Friendships that Shape a Life Movingly Explored in ‘Middletown’

Middletown by Dan Clancy, which was first staged shortly before the pandemic, has arrived at Miami’s Actor’s Playhouse, as part of a rotating-cast tour co-produced by GFour Productions. This unapologetically sentimental show takes you on “the ride of your life,” at least as its roller coaster tagline would have it. That ride, though, is less a thrill-packed shocker than a mostly-comforting coast through two couples’ relatively average middle class lives, which they happen to be living in Middletown, New Jersey. 

Yet the sometimes middling, sometimes heart-breaking, and sometimes hilarious stuff of ordinary life is given new life in this play’s moving encapsulation. Entertainment value and relatability were clearly the goal here rather than originality or even much commentary, but on the former fronts it clearly succeeds.

To tell its tale, Middletown uses no scenery or stage tricks, besides some enlivening lighting changes, and in fact doesn’t even require the actors to have memorized their lines. Instead, they read from scripts set on four podiums, sometimes changing positions or breaking away to interact with each other or address the audience directly but never coming fully off-book. 
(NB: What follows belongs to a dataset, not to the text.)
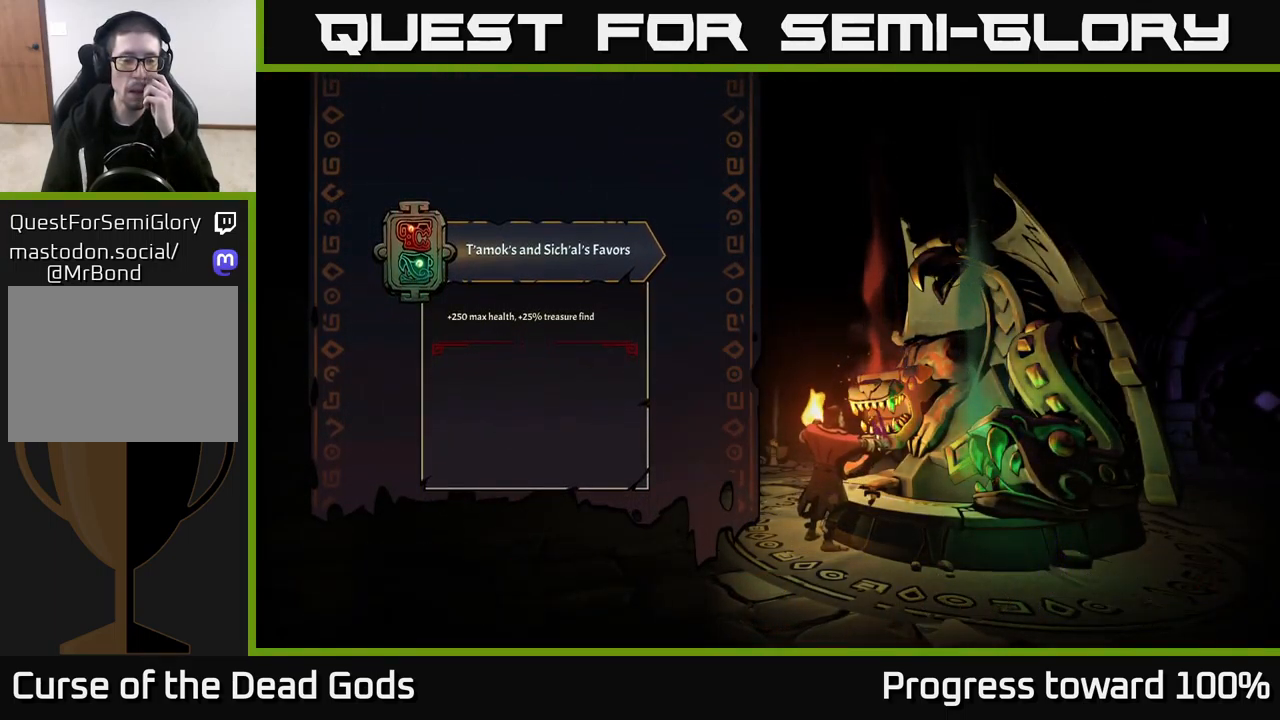
{"buttons": [], "left_stick": "center", "right_stick": "center", "events": []}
Adrian Zmed and Didi Conn. Photo by Alberto Romeu

Quickly, though, the scripts and sparseness become barely noticeable amidst the play’s constant motion as it tears through something in the realm of four decades in around 90 minutes. On the way, it explores the trials and travails of parenthood and aging while hitting on speed bumps ranging from infidelity to life-altering diagnoses to, perhaps most affectingly, being personally touched by a nationwide tragedy. 

But though Middletown crosses paths with plenty of loss, it also contains plenty of humor, with witty one-liners peppered throughout. Its central focus, though, is on neither grief nor comedy but in fact on friendship. After Dotty and Pam become instant BFFs in their daughters’ kindergarten schoolyard and later bring their respective husbands Don and Tom into the fold, a winning friendship forms between the foursome. 

To the extent, then, that a show that touches on so much can be accurately described as being about any one thing, it is about how that one moment of crossed paths shaded everything that came after; how life’s inevitable losses were made more bearable and its victories made sweeter given close confidantes who can share in and support each other through both.

Photo by Alberto Romeu.

Middletown was impeccably directed by the Tony winning Broadway veteran Seth Greenleaf and features an impressive cast of four actors with major star power, made famous with roles in classics like Grease, Mash, Happy Days, and TJ Hooker

While I’m somewhat critical of so much FL stage space being occupied by out-of-towners as opposed to our wealth of similarly talented local actors and actresses, it was hard to find much to criticize in the casts’ performances. 

Loretta Swit conveys an effortless charisma and ease as Dotty, and it’s hard to believe that her co-star Didi Conn has actually played the brasher Dotty in previous iterations of Middletown considering how naturally she embodies subdued, bookish Pam in this one. Though the male characters came across to me as a little less distinct and developed than their female counterparts, actors Adrian Zmed and Donny Most also do a fine job of taking us through the scripts’ emotional ups and downs. 

It also wasn’t lost on me that I was, for the second time in recent memory, not exactly part of the play’s target audience, given that the characters’ advancing age and place in a different generation would, theoretically, also place most of their experiences out of my sphere of direct familiarity. 

And yet, I found the moments when Middletown comes up against mortality almost more moving and jarring than I imagine older audience members might. As a thus-far more-or-less invincible twenty-something, I think there’s been a way in which I haven’t yet graspedor haven’t yet had to grasp how truly finite and fragile that the stuff of life really is, even under the pandemic’s weight.

As cliche as it sounds, there’s few of us who couldn’t use a reminder of the importance of how speedily life can pass us by if we aren’t paying it enough attention, and taking the time to appreciate our loved ones as we go. You have until this December 12 to catch Middletown before this rolicking coaster of a play rolls on to its next destination, and this absorbing and enjoyable play can serve as just such a reminder well-suited to closing out this whiplash-inducing whirlwind of a year.